Asked about the present situation after Sunday's game at Inchicore, Shamrock Rovers manager Liam Buckley didn't sound like a man who attached any great urgency to restoring some of the competitiveness that has been lost from games like the one his team had just waltzed through against Carrick United of the Waterford Junior League.

In common with other managers at the bigger clubs, though, Buckley is in a position where such an upset could potentially cost him his job.
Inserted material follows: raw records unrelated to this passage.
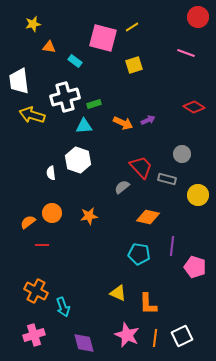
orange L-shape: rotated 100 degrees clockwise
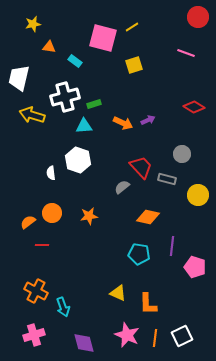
white trapezoid: moved 3 px up; rotated 20 degrees clockwise
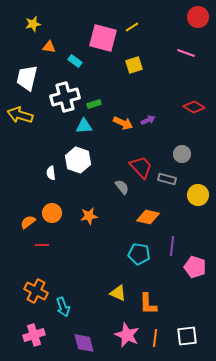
white trapezoid: moved 8 px right
yellow arrow: moved 12 px left
gray semicircle: rotated 91 degrees clockwise
white square: moved 5 px right; rotated 20 degrees clockwise
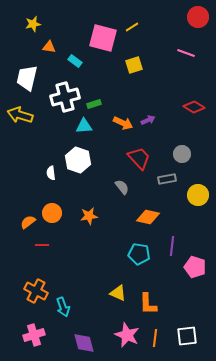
red trapezoid: moved 2 px left, 9 px up
gray rectangle: rotated 24 degrees counterclockwise
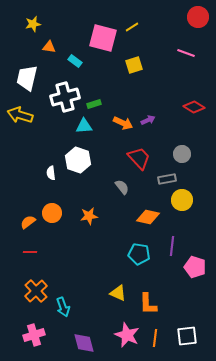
yellow circle: moved 16 px left, 5 px down
red line: moved 12 px left, 7 px down
orange cross: rotated 20 degrees clockwise
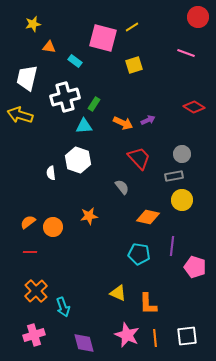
green rectangle: rotated 40 degrees counterclockwise
gray rectangle: moved 7 px right, 3 px up
orange circle: moved 1 px right, 14 px down
orange line: rotated 12 degrees counterclockwise
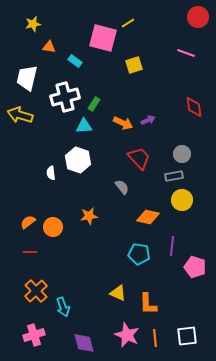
yellow line: moved 4 px left, 4 px up
red diamond: rotated 50 degrees clockwise
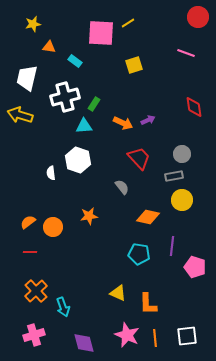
pink square: moved 2 px left, 5 px up; rotated 12 degrees counterclockwise
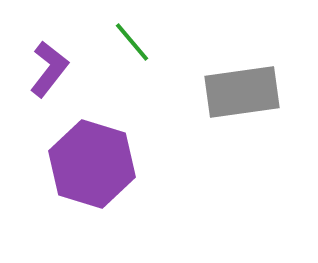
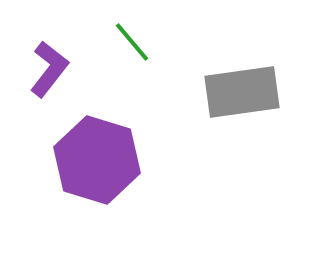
purple hexagon: moved 5 px right, 4 px up
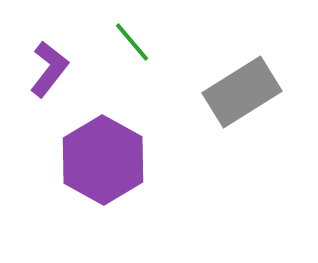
gray rectangle: rotated 24 degrees counterclockwise
purple hexagon: moved 6 px right; rotated 12 degrees clockwise
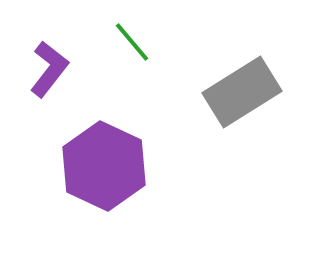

So it is hardly surprising that he simply argues that the league's clubs were in the same position in European competition until a couple of years ago and that the junior and intermediate leagues must now, similarly, adapt if they want to make progress.

Asking those leagues to shift their own season is hardly realistic, though, and the present situation reflects poorly on the competition and even the wider senior set-up with the game's second most important competition being severely affected by the number of players who, for example, aren't around to play because quite reasonably they're sunning themselves somewhere on a beach.

Clearly Lennon's assertion that the people in charge don't seem to care about the damage being done to the competition can't be true, but it's up to the FAI, the clubs and Carlsberg, whose sponsorship of the competition was initially seen as a huge step forward, to get together and come up with some sort of solution.

Although it would result in a distinct loss of momentum, the most obvious way of addressing the situation would be to play the first couple of rounds of the competition in March, April and even May before resuming in the autumn when the various seasons all overlap again.

Having said the association will be looking at ways in which fixtures can be organised so that clubs competing in Europe are not penalised for achieving even very limited success, Fran Rooney should extend the scope of the review to take in the whole area of the senior game's calendar.

The problem is hardly beyond fixing, but attendances at many of the weekend's matches suggest that public interest is already waning and history has shown us time and again that it is more difficult to bring them back than to keep them on board in the first place.